I've done a lot of Googling, but haven't found anything, so I'm really sorry if I'm just searching for the wrong things.
I am writing an implementation of the Ghost for MIT Introduction to Programming, assignment 5.
As part of this, I need to determine whether a string of characters is the start of any valid word. I have a list of valid words ("wordlist").
Update: I could use something that iterated through the list each time, such as Peter's simple suggestion:
def word_exists(wordlist, word_fragment):
return any(w.startswith(word_fragment) for w in wordlist)
I previously had:
wordlist = [w for w in wordlist if w.startswith(word_fragment)]
(from here) to narrow the list down to the list of valid words that start with that fragment and consider it a loss if wordlist is empty. The reason that I took this approach was that I (incorrectly, see below) thought that this would save time, as subsequent lookups would only have to search a smaller list.
It occurred to me that this is going through each item in the original wordlist (38,000-odd words) checking the start of each.
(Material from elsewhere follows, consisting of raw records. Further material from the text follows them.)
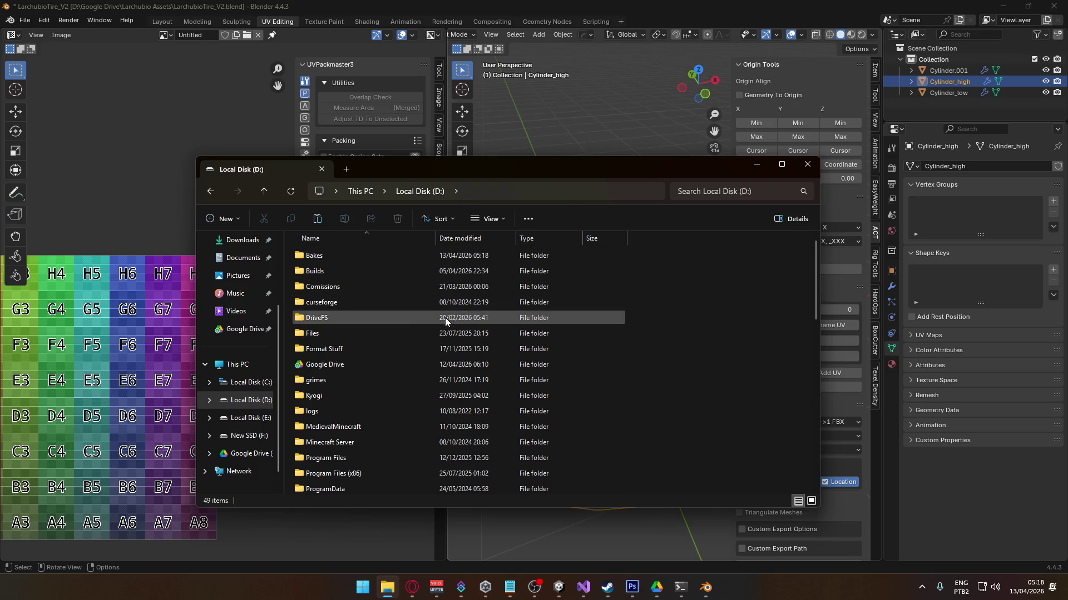
{"action": "scroll", "coordinate": [469, 409], "scroll_direction": "down", "scroll_amount": 3}
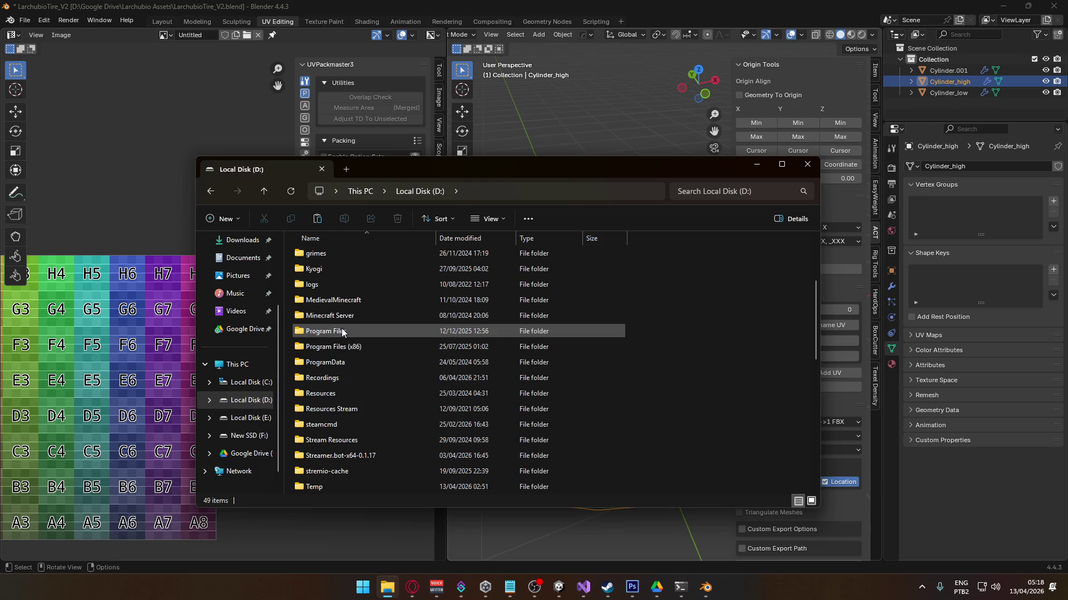
{"action": "key", "text": "super"}
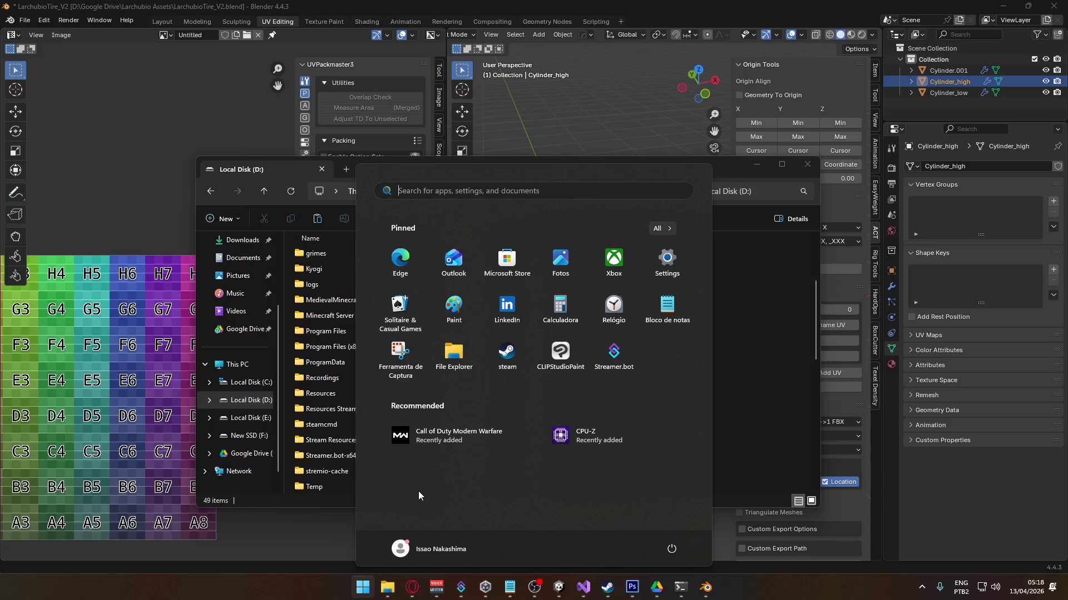
{"action": "type", "text": "painter"}
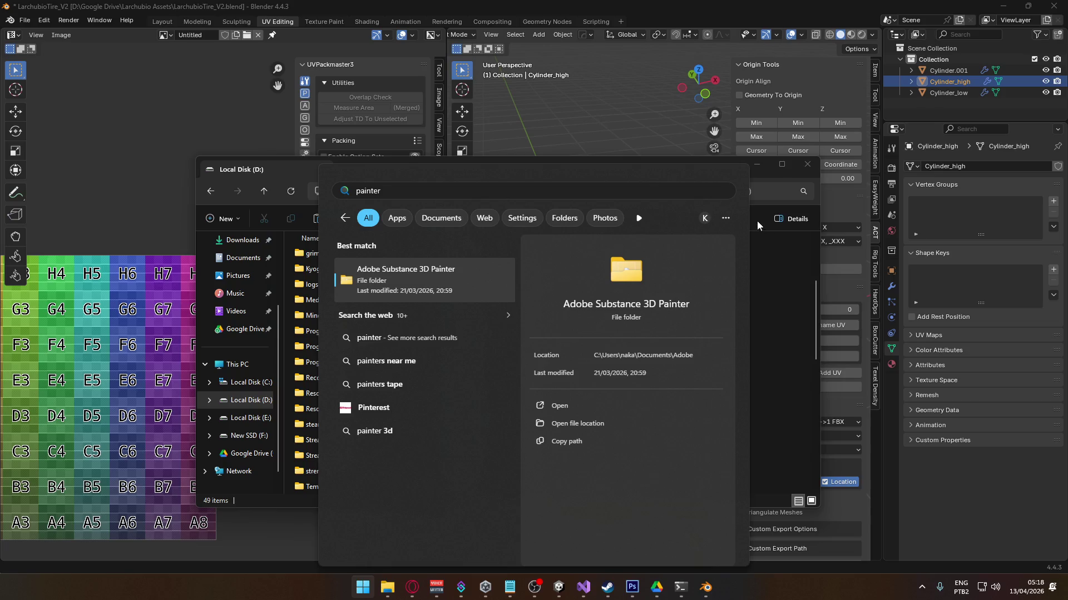
{"action": "left_click", "coordinate": [248, 168]}
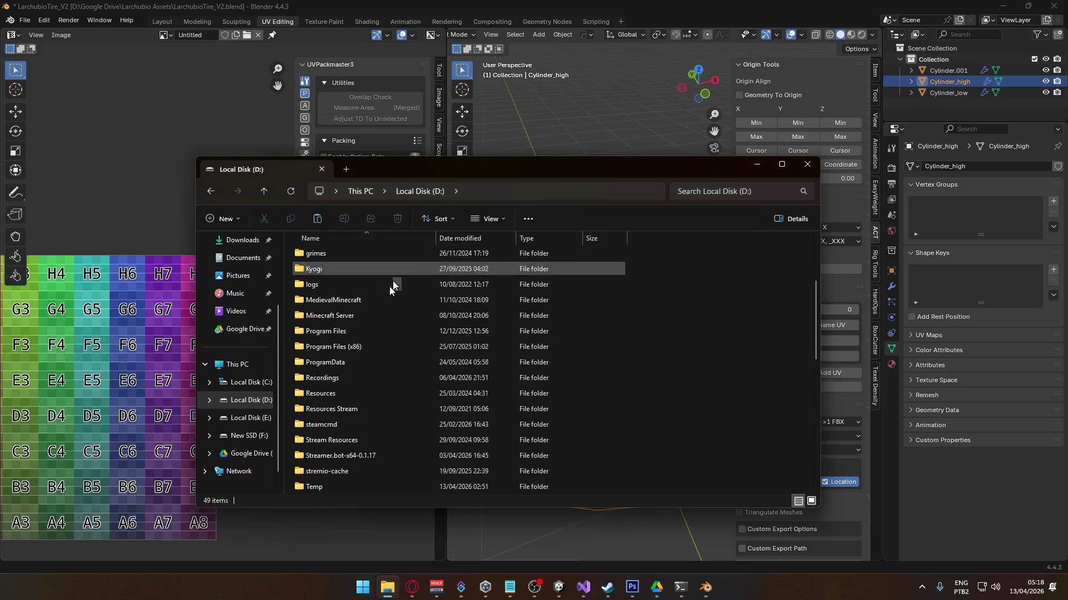
{"action": "left_click", "coordinate": [251, 401]}
{"action": "scroll", "coordinate": [381, 416], "scroll_direction": "down", "scroll_amount": 2}
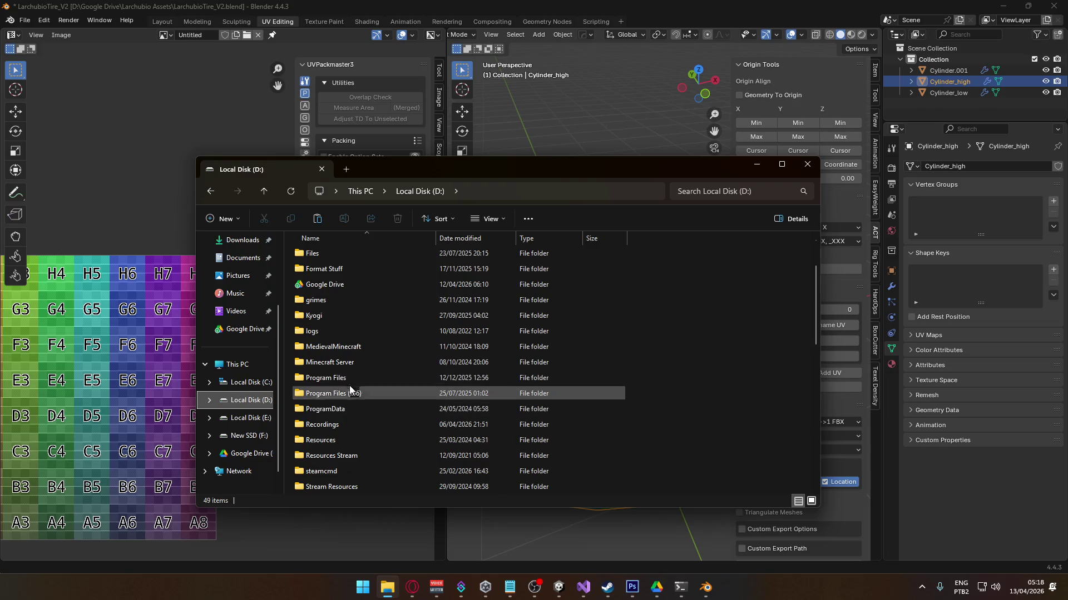
- Launch Adobe Substance 3D Painter from D:\Program Files\Allegorithmic\Adobe Substance 3D Painter
{"action": "double_click", "coordinate": [348, 386]}
{"action": "left_click", "coordinate": [336, 271]}
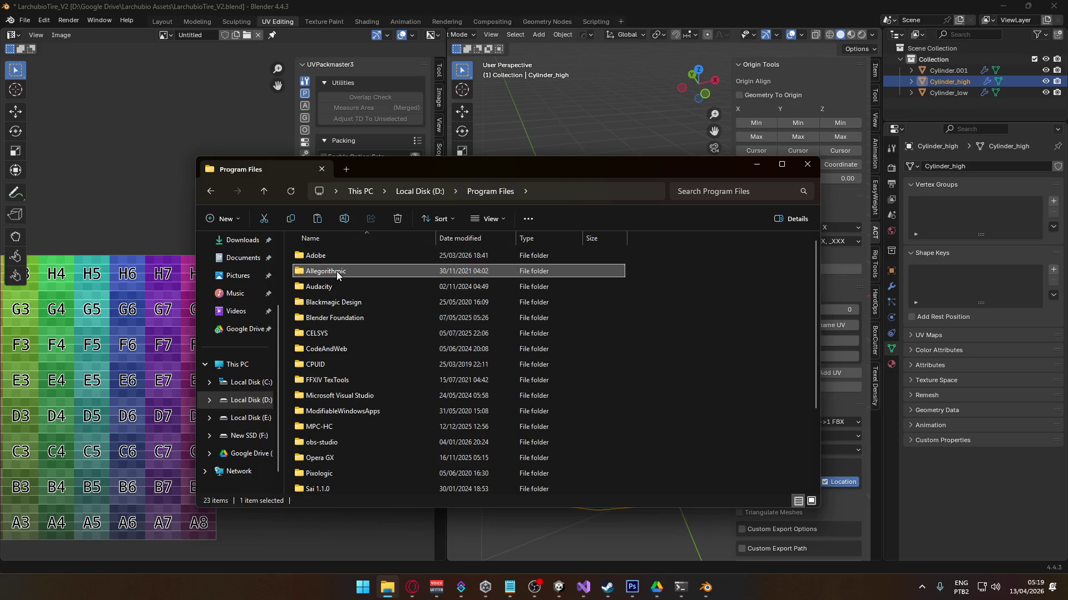
{"action": "double_click", "coordinate": [347, 272]}
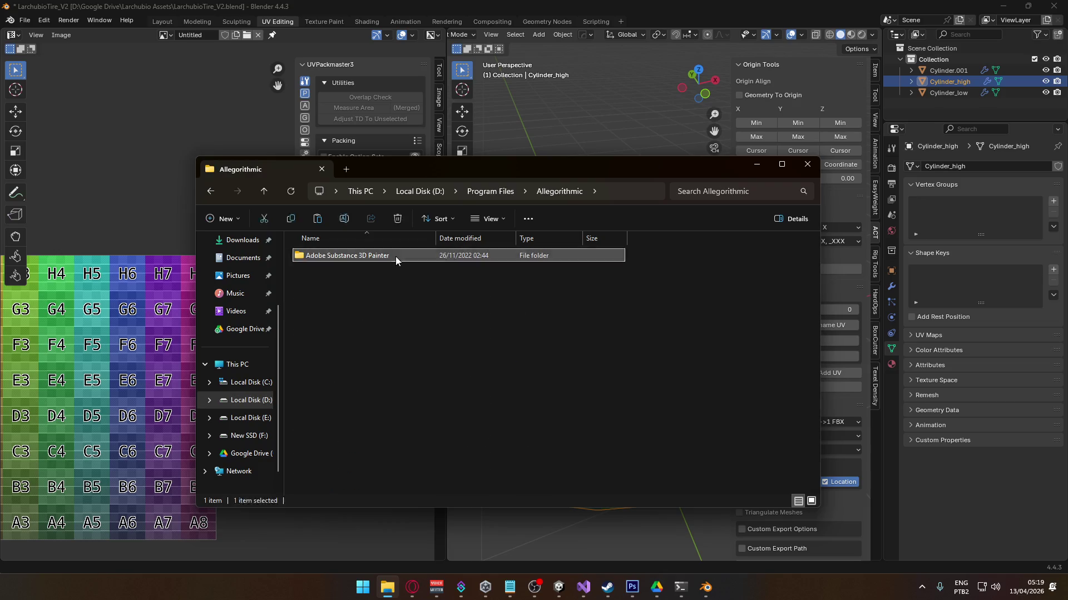
{"action": "double_click", "coordinate": [396, 255]}
{"action": "left_click", "coordinate": [413, 363]}
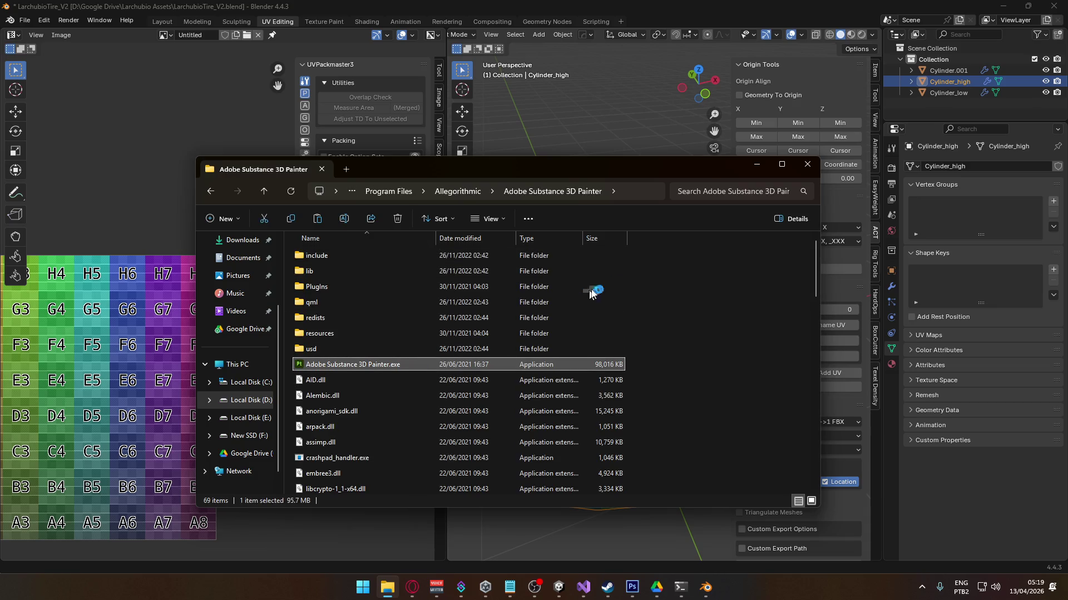
{"action": "left_click", "coordinate": [756, 166]}
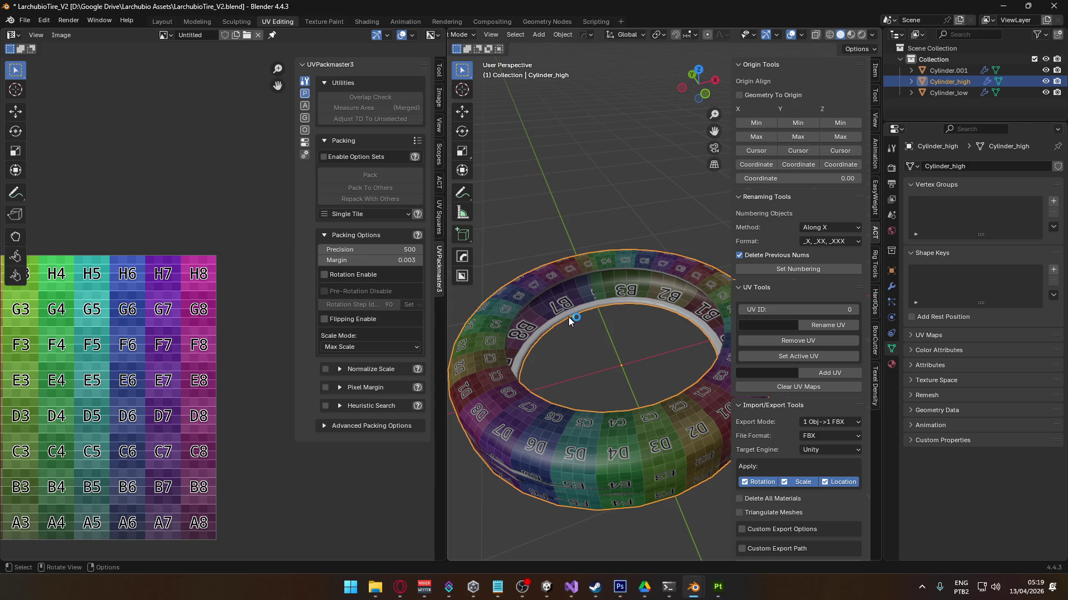
{"action": "left_click", "coordinate": [716, 593]}
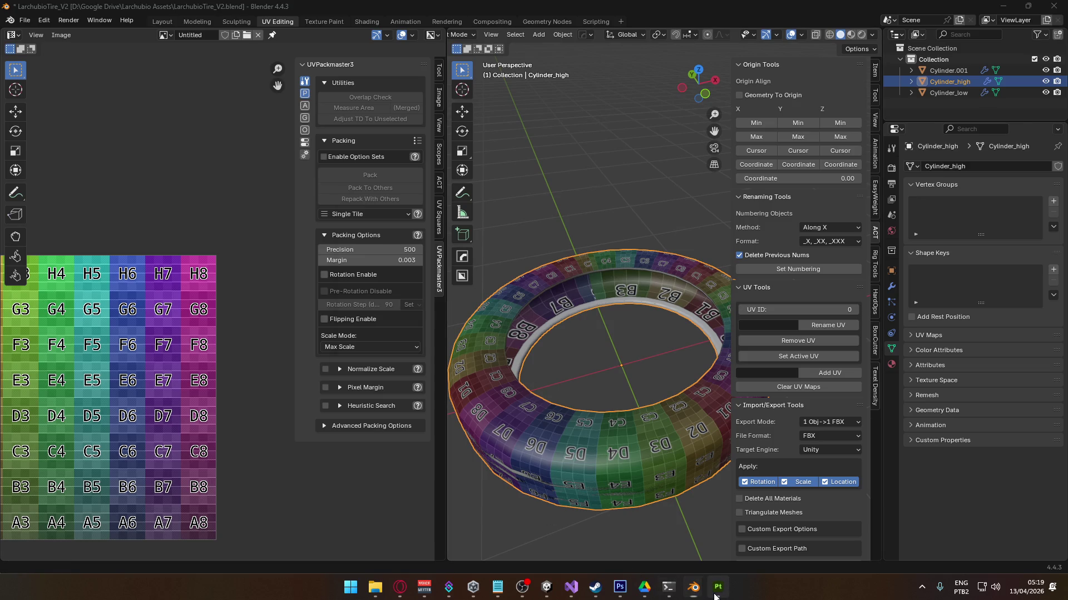
- Dismiss the startup notices and create a new project from D:/Bakes/tire_low.fbx
{"action": "left_click", "coordinate": [665, 342]}
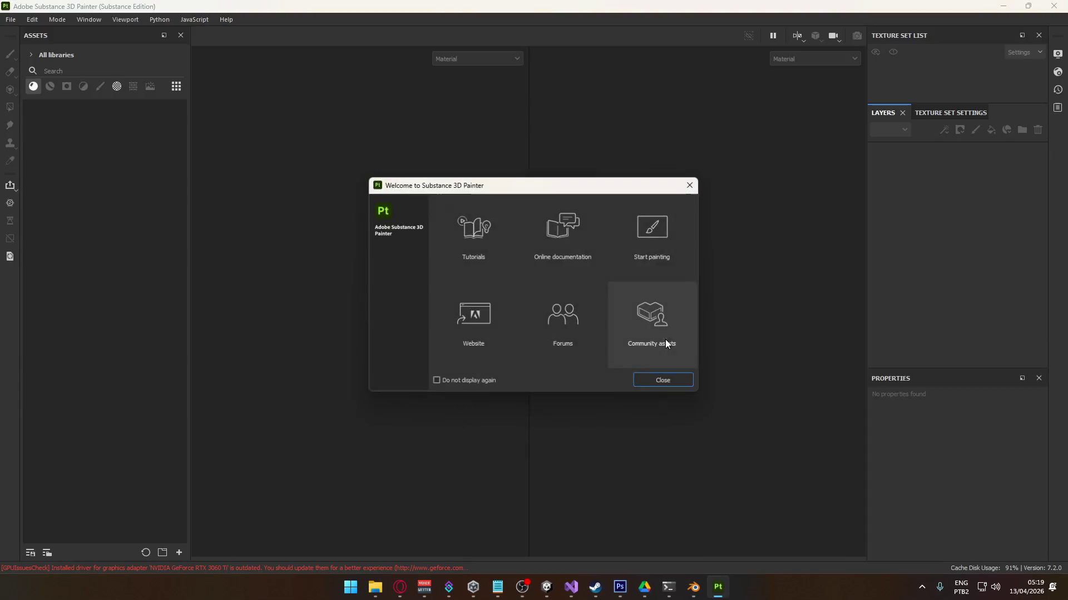
{"action": "left_click", "coordinate": [667, 382]}
{"action": "left_click", "coordinate": [10, 19]}
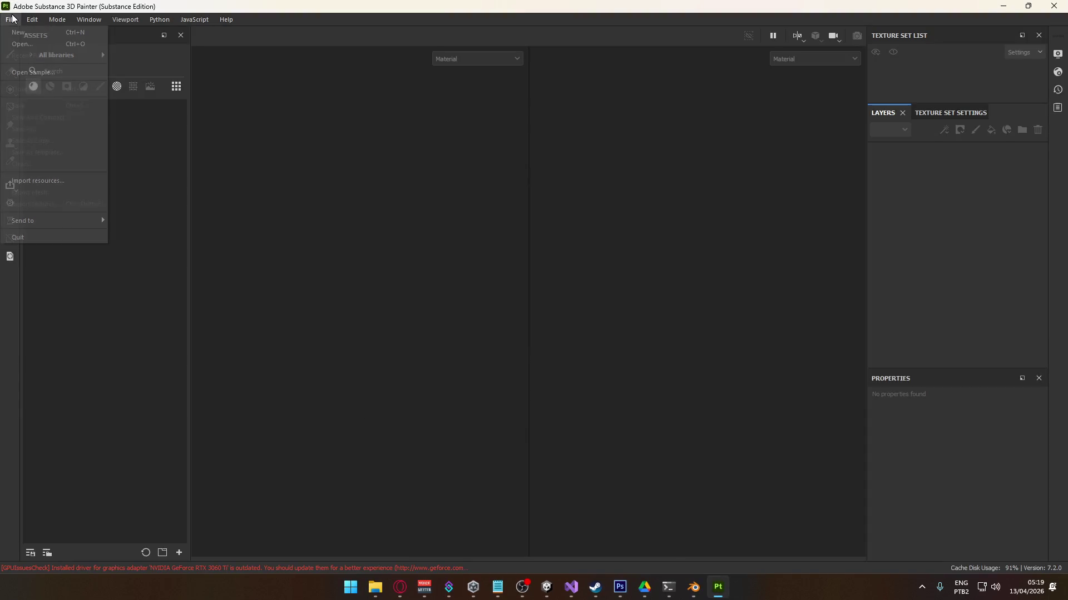
{"action": "left_click", "coordinate": [45, 33]}
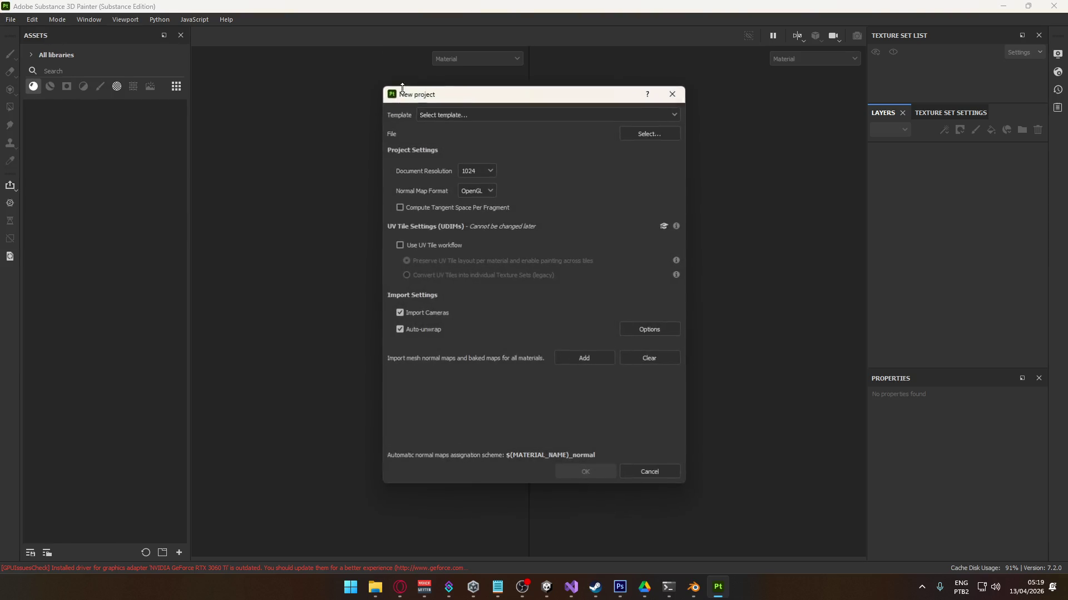
{"action": "left_click", "coordinate": [649, 132]}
This seems silly when wordlist is ordered, and the comprehension could stop once it hits something that is after the word fragment. I tried this:
newlist = []
for w in wordlist:
if w[:len(word_fragment)] > word_fragment:
# Take advantage of the fact that the list is sorted
break
if w.startswith(word_fragment):
newlist.append(w)
return newlist
but that is about the same speed, which I thought may be because list comprehensions run as compiled code?
I then thought that more efficient again would be some form of binary search in the list to find the block of matching words. Is this the way to go, or am I missing something really obvious?
Clearly it isn't really a big deal in this case, but I'm just starting out with programming and want to do things properly.
UPDATE:
I have since tested the below suggestions with a simple test script. While Peter's binary search/bisect would clearly be better for a single run, I was interested in whether the narrowing list would win over a series of fragments. In fact, it did not:
The totals for all strings "p", "py", "pyt", "pyth", "pytho" are as follows:
In total, Peter's simple test took 0.175472736359
In total, Peter's bisect left test took 9.36985015869e-05
In total, the list comprehension took 0.0499348640442
In total, Neil G's bisect took 0.000373601913452
The overhead of creating a second list etc clearly took more time than searching the longer list. In hindsight, this was likely the best approach regardless, as the "reducing list" approach increased the time for the first run, which was the worst case scenario.
Thanks all for some excellent suggestions, and well done Peter for the best answer!!!